# Snowpants to match my Jacket



## ridinbend (Aug 2, 2012)

Bro said:


> What pants can I get that would look good with my jacket? Thanks in advance


These would look killer.


----------



## snowklinger (Aug 30, 2011)

ridinbend said:


> These would look killer.


if you want to get stabbed.


----------



## zk0ot (Nov 9, 2009)

ask your mom. she must pick out your day to day clothes as well. was this neccessary to ask? get black pants... DONE, no more suggestions close this thread. 

now you can be just as cool as the paid model in the photo. 

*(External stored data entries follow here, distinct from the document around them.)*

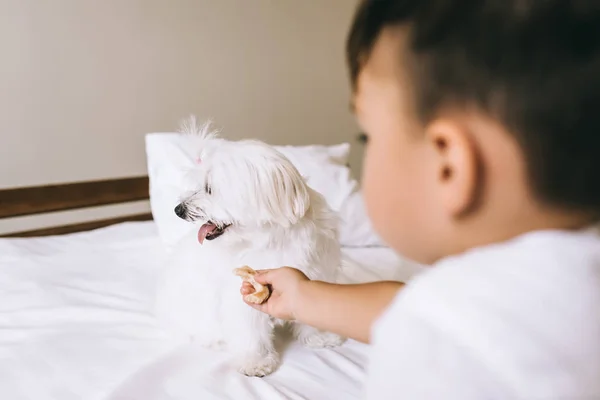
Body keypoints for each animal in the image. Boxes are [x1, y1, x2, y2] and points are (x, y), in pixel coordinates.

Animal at [157, 116, 344, 378]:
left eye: (209, 189)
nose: (178, 210)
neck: (269, 238)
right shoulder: (240, 295)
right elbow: (249, 330)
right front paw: (255, 361)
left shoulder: (316, 274)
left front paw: (320, 337)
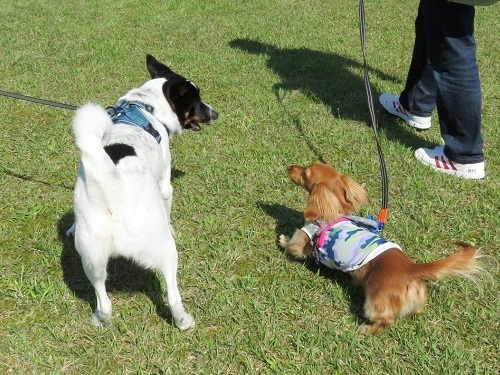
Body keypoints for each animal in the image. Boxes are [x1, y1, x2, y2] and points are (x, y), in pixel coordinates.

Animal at [69, 54, 218, 330]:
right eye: (196, 100)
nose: (215, 113)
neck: (145, 108)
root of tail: (114, 188)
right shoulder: (166, 187)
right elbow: (168, 205)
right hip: (166, 250)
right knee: (172, 296)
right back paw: (184, 321)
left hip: (92, 258)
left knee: (104, 301)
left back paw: (100, 319)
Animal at [280, 161, 478, 334]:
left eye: (305, 174)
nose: (289, 167)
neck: (336, 212)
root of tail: (411, 268)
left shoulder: (304, 236)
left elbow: (294, 246)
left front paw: (282, 240)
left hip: (375, 300)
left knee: (385, 320)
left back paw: (367, 330)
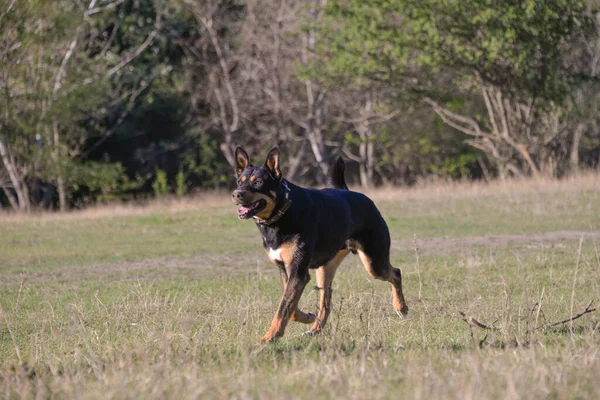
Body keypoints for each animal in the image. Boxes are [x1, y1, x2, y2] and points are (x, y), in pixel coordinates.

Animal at [231, 148, 408, 342]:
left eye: (259, 182)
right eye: (240, 181)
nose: (236, 194)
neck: (283, 212)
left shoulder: (298, 272)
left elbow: (283, 308)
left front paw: (269, 338)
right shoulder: (285, 269)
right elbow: (290, 308)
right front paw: (307, 317)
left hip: (373, 263)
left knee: (396, 273)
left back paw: (401, 308)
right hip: (324, 269)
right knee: (327, 302)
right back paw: (314, 329)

your welcome - love, the internet.


----------



## scotty100 (Apr 3, 2012)

Got a certain vomit meets jackson pollock vibe to the ensemble. Uhm, good luck.


----------



## ridinbend (Aug 2, 2012)

Here's a good base layer.


----------



## rambob (Mar 5, 2011)

^^ - Wierd! But I kind of like.


----------



## Bro (Jan 29, 2013)

ridinbend said:


> Here's a good base layer.


Hahaha this just killed me :laugh:


----------



## sclogger (Dec 3, 2013)

Good lord. Conservative approach, which you are clearly not pursuing, black. Balls out - electric lime!


----------



## readimag (Aug 10, 2011)

No he needs the mens not the girls


----------



## corneilli (Nov 26, 2012)

These pants should kill it, succes with the ladies comes with it for FREE


----------



## dgonzvlez (Dec 30, 2013)

ridinbend said:


> Here's a good base layer.


LOL this is jokes.


----------